北政所一族
北政所(きたのまんどころ):別名ねね。杉原定利の次女。妹のややと共に、織田信長の弓衆の浅野長勝の養女となる。一四歳の時に一一歳年上の秀吉に嫁ぐ。秀吉との間に子はなく、各々家から養子をもらい育てる。享年七七(1548-1624) 。父母
- 杉原定利:元の姓は木下。北政所の実父とされる。
- 朝日殿:杉原家利の子で定利の妻。家定、北政所、やや、くまの母。
兄弟姉妹
- 木下家定:北政所の五歳上の兄。妹(北政所)が木下藤吉郎(秀吉)と結婚したことから、木下を名乗る。木下勝俊、小早川秀秋の実父。備中国(岡山県)足守(あしもり)城主。関ヶ原の戦いでは、北政所の守護の任にあたり、徳川幕府の下で備中国足守の地位を保つ。享年六六
- くま:北政所の姉。
- やや:北政所の妹で北政所と共に、信長の弓衆の浅野長勝の養女となる。浅野長政と結婚。
甥(兄・家定の子)
- 木下勝俊(長嘯子):北政所の兄・木下家定の長男。生母不明。小早川秀秋の一三歳上の兄。若狭小浜城主。のちに異端の近世歌人。
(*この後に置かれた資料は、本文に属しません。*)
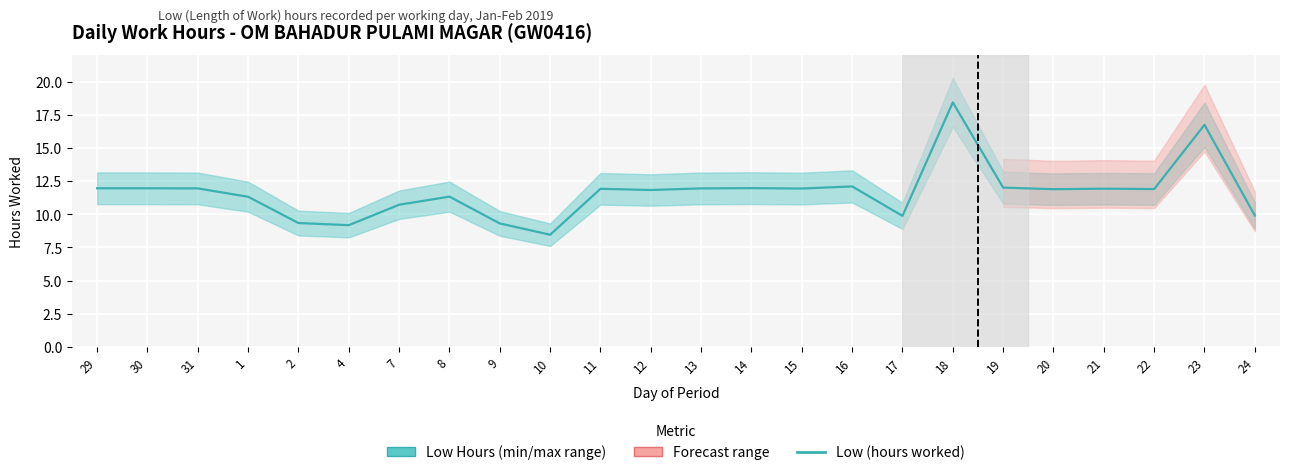

What is the sum of all values?

279.9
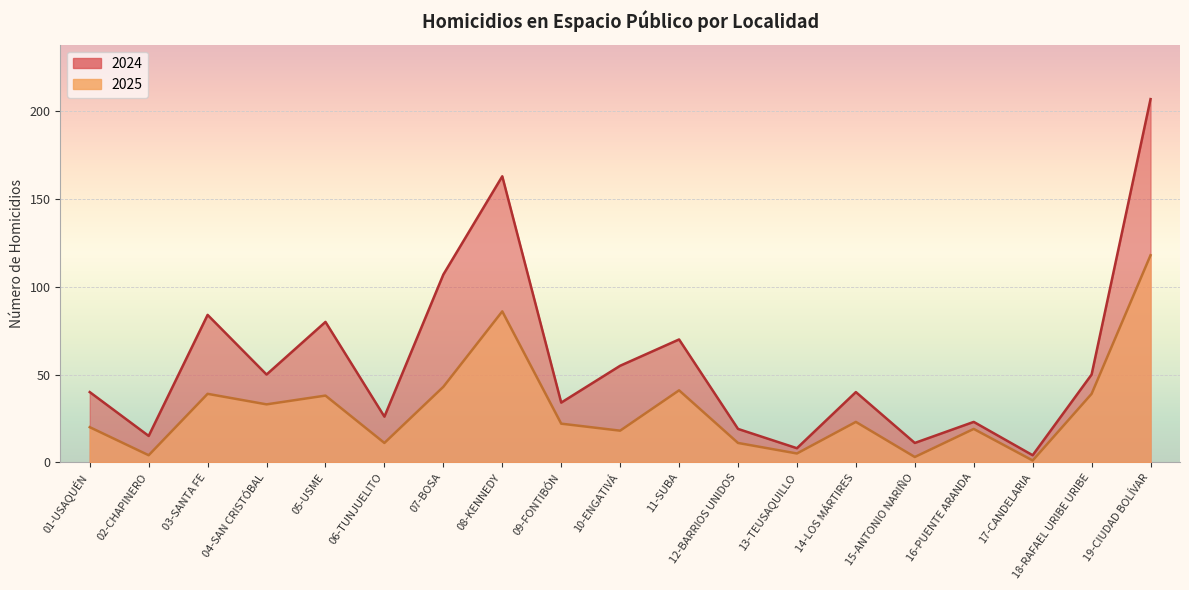

At which label does 2024 reach its peak?

19-CIUDAD BOLÍVAR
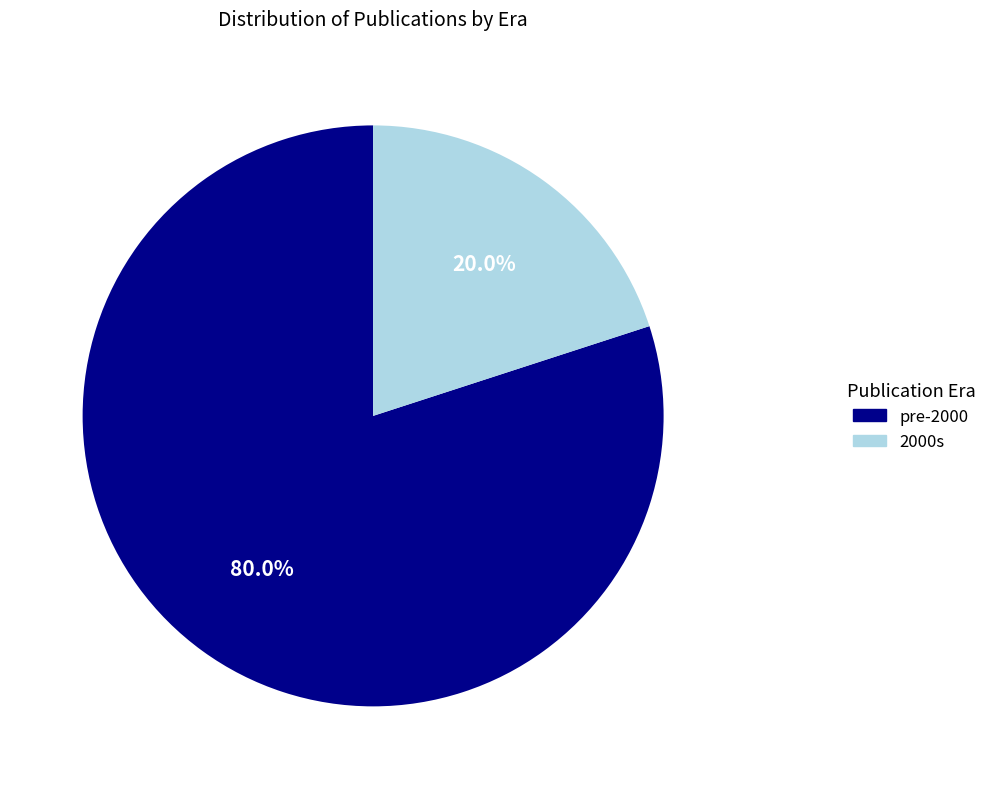

Is there any slice that represents more than half of the pie?

Yes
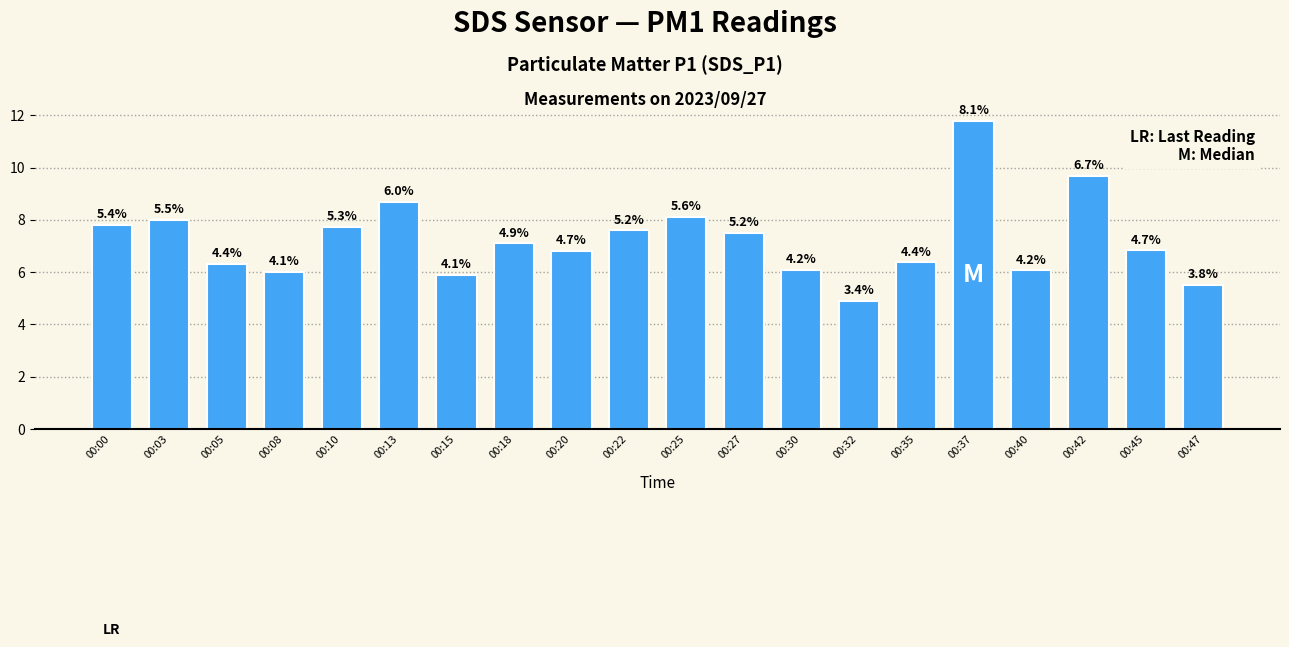

How many bars are there in total?

20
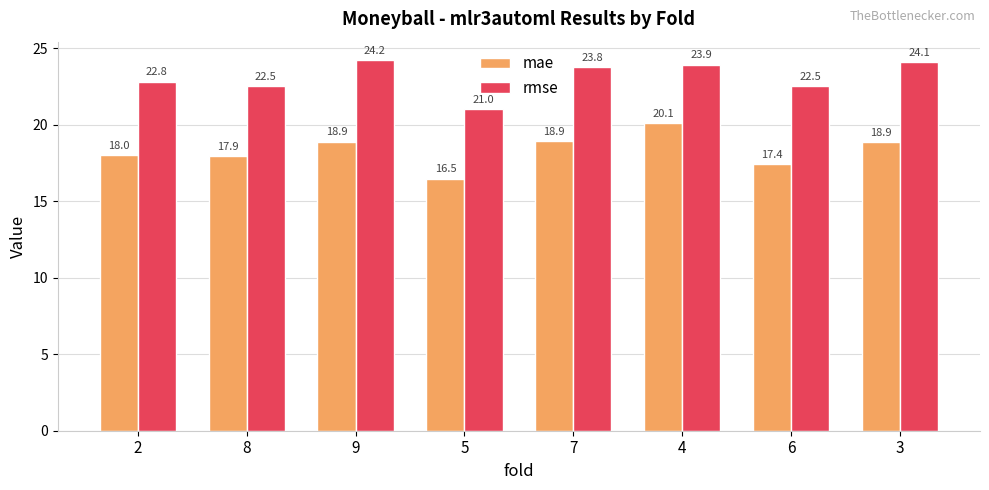

Rank the series by their maximum value, from lowest to highest.

mae, rmse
- 木下延俊(のぶとし):木下家定の三男。小早川秀秋とは同母で五歳上の兄。関ヶ原の戦いに功があり、豊後(大分県)日出(ひじ)藩祖となる。享年六六
- 小早川秀秋:木下家定の五男。幼少の頃より秀吉の養子となるが、秀頼が生まれると小早川隆景の養子となる。
叔父
- 杉原家次:北政所の叔父。親戚の縁で秀吉に重用され、福知山城主。甥の浅野長政と共に京都所司代。天正一二年(1584)小牧・長久手の戦いがあった年に死没。
妹婿
一口メモ
秀吉の系図は北政所の親戚筋に当たる杉原、木下系を頭に入れておくと理解しやすいです。というのも、北政所の甥の木下勝俊は近世和歌を語るに外せない人物であり、延俊は日出藩祖、養子に取った小早川秀秋は言わずもがなです。
北政所とは血の繋がりはありませんが、妹婿の浅野長政も豊臣政権を語るうえで外せない存在。身分が低く最初から家臣団を持っていなかった秀吉は、妻・北政所の親戚筋からも積極的に登用していたことが系図から改めて確認できます。